A collection of scriptural meditations from Saints and Fathers of the Church.

The way to attain compunction is an attentive life. ‘The beginning of repentance comes from the fear of God and attention,’ as the holy martyr Boniface says.

But, say the saints, now that you recognize the darkness in your own heart and the weakness of your flesh, you lose all desire to pass judgment on your neighbor. Out of your own darkness you see the heavenly light that shines in all created things reflected the clearer: you cannot detect the sins of others while your own are so great. For it is in your eager striving for perfection that you first perceive your own imperfection. And only when you have seen your imperfection, can you be perfected. Thus perfection proceeds out of weakness.

The first duty of a Christian, of a disciple and follower of Jesus Christ, is to deny oneself. To deny oneself means to give up one's bad habits, to root out of the heart all that ties us to the world; not to cherish bad desires and thoughts; to quench and suppress bad thoughts; to avoid occasions of sin; not to do or desire anything from self-love but to do everything out of love for God. To deny oneself means, according to the Apostle Paul, to be dead to sin and the world, but alive to God.

The martyrs will show their torments, the ascetics their good works; but what will I have to show but my apathy and my incessant indulgence?

He who smells the smell of one's own foul odor doesn't smell the foul odor of anyone else.

As for uprooting your passions, begin with self-reproach and with awareness of your own weaknesses; and consider yourself to be deserving of afflictions.

Almsgiving heals the soul's incensive power; fasting withers sensual desire; prayer purifies the intellect and prepares it for contemplation of created beings. For the Lord has given us commandments which correspond to the powers of the soul.

Prayer offered up at night possesses a great power, more so than the prayer of the day-time. Therefore all the righteous prayed during the night, while combating the heaviness of the body and the sweetness of sleep and repelling bodily nature.

If you do not learn to deny yourself, you can make no progress in perfection.

How much joy, how much peace of soul would a man not have wherever he went... if he was one who habitually accused himself.

Unless a man keeps the commandments of God, he cannot progress, even in a single virtue.

Increasing self-criticism is the sign of increasing humility. Indeed, there is no clearer sign.

Who has conquered the body? He who has made the heart contrite. Who then has made the heart contrite? He who has denied himself.

Struggle until death to fulfill the commandments: purified through them, you will enter into life.

There is yet another reason that may cause our prayer to go unanswered: namely, that though we pray we yet continue in sin.
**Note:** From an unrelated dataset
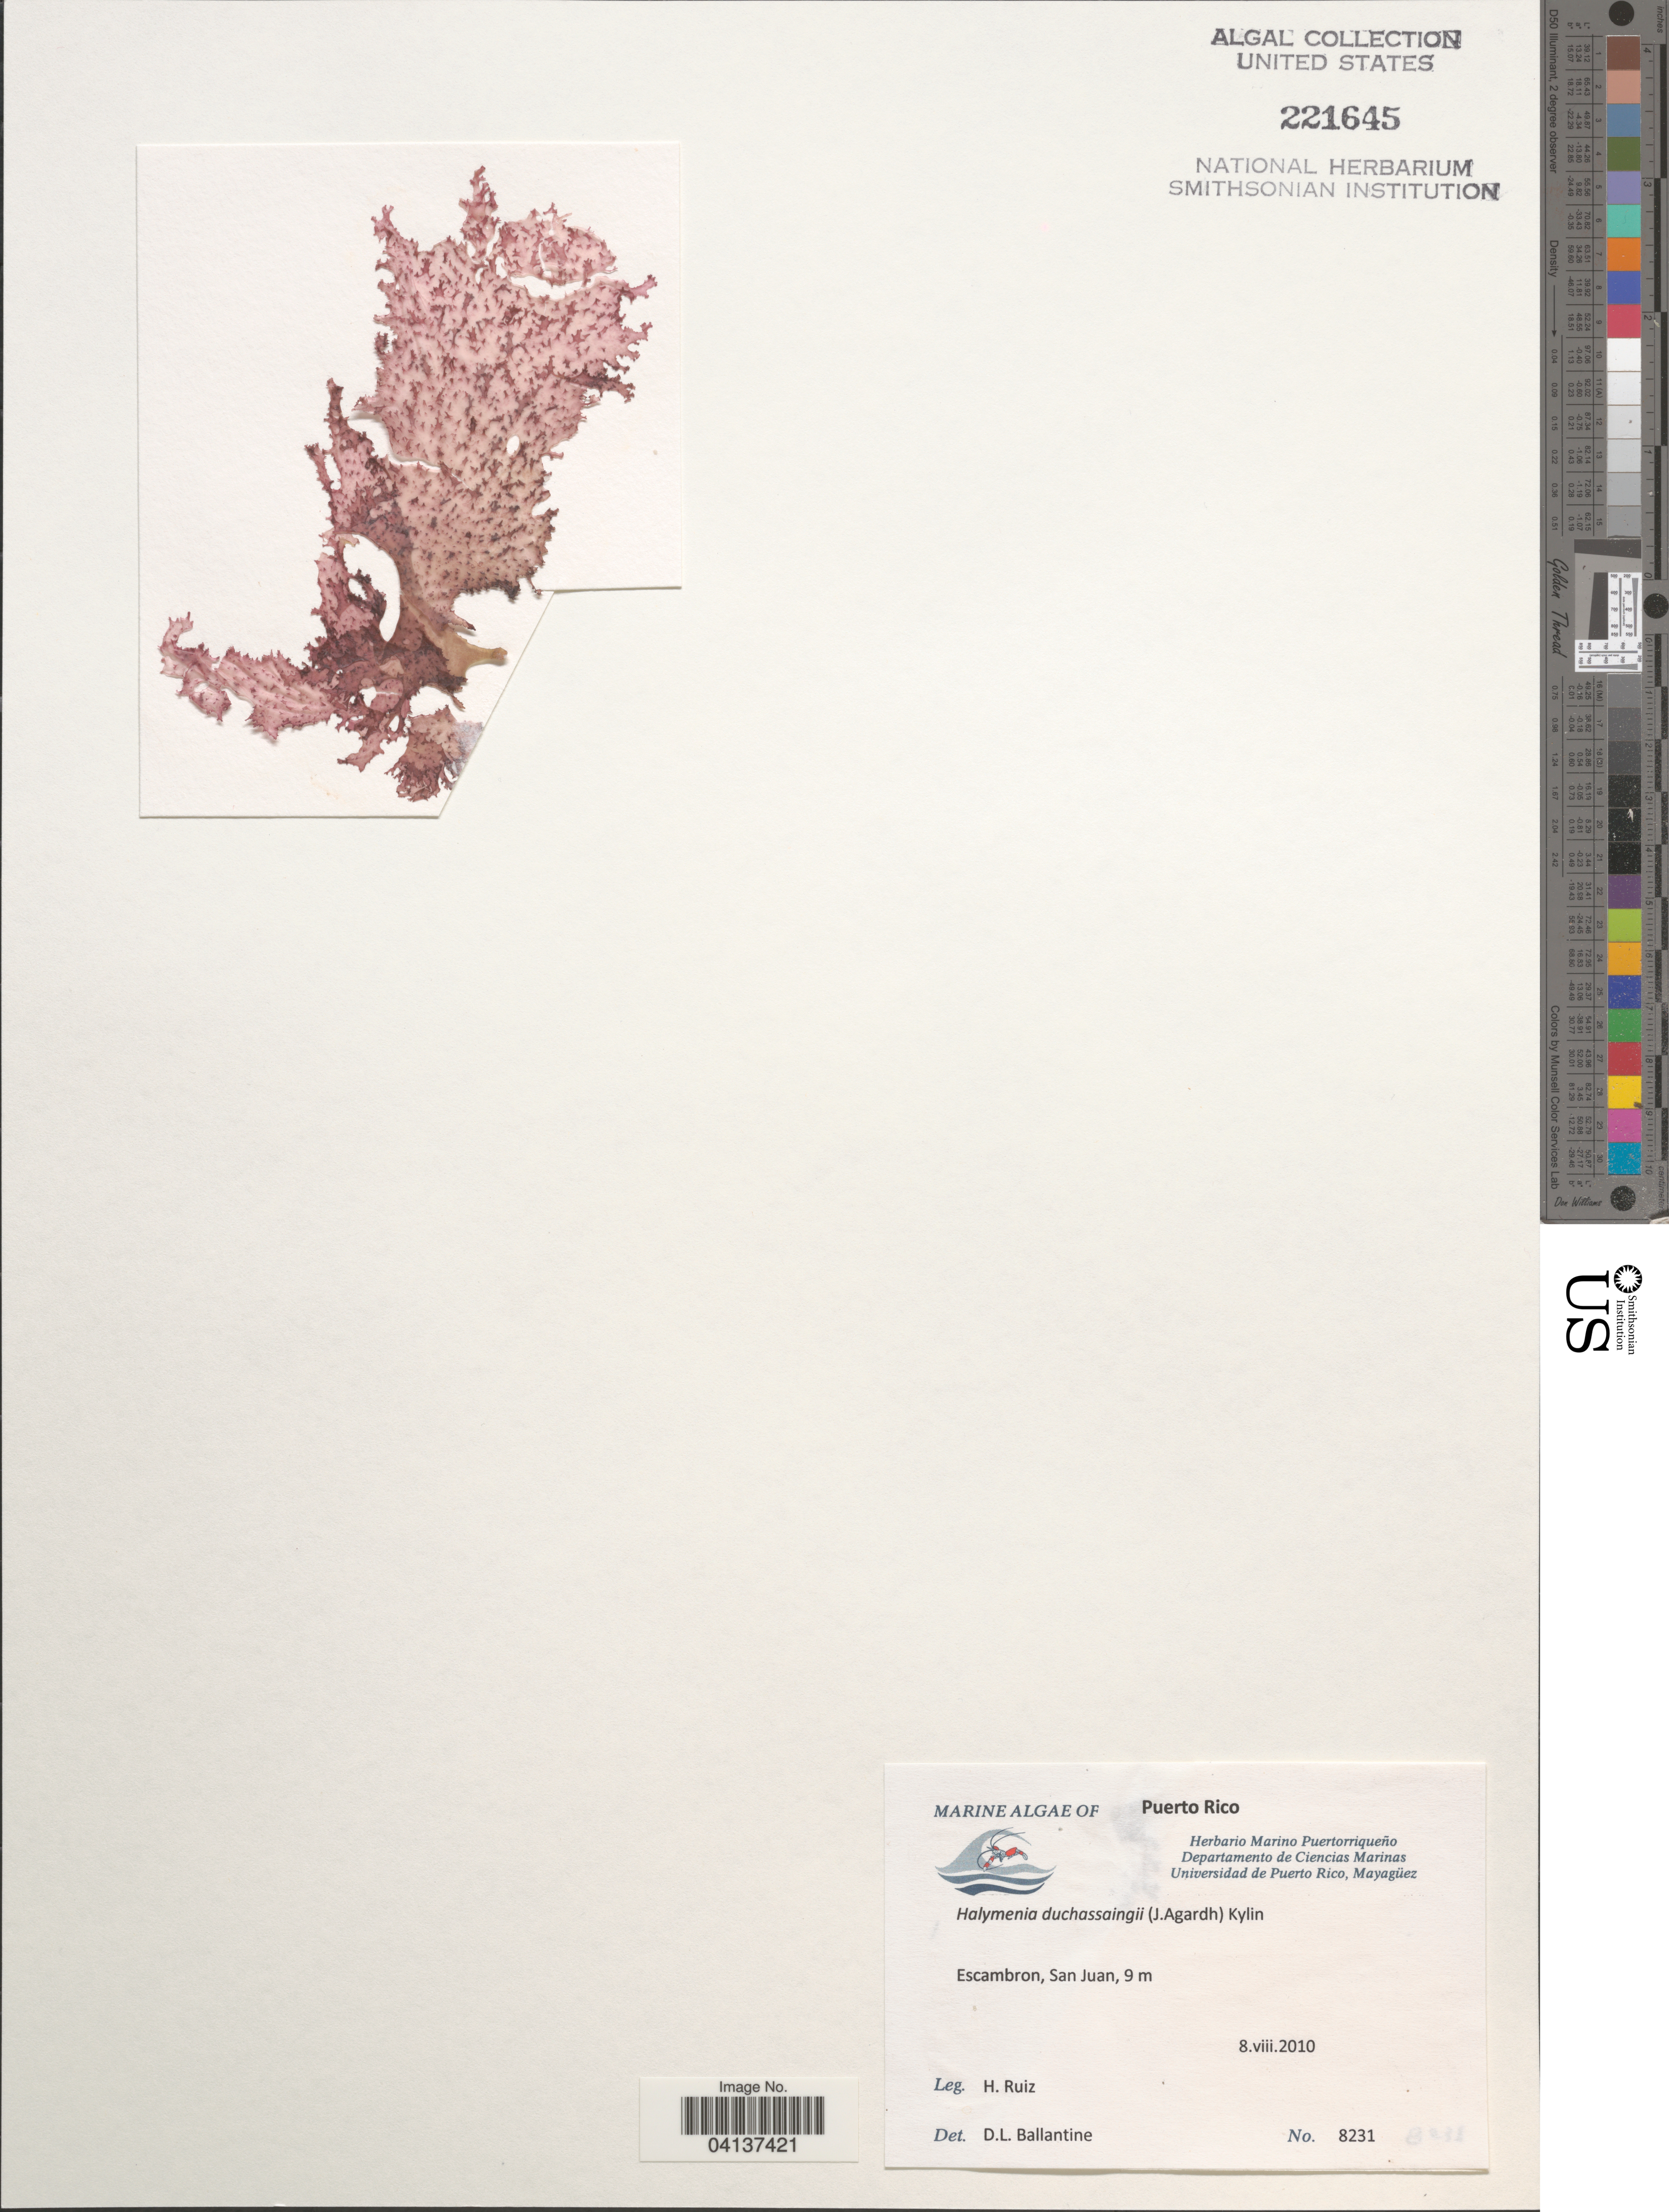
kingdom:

Be despised and rejected in your own eyes, and you will see the glory of God within yourself. For where humility blossoms, there God’s glory bursts forth.

Compunction comes when you consider how much you have grieved God Who is so good, so sweet, so merciful, so kind, and entirely full of love; Who was crucified and suffered everything for us. When you meditate on these things and other things the Lord has suffered, they bring compunction.

One who is capable of seeing himself is better than one who has been made worthy to see angels.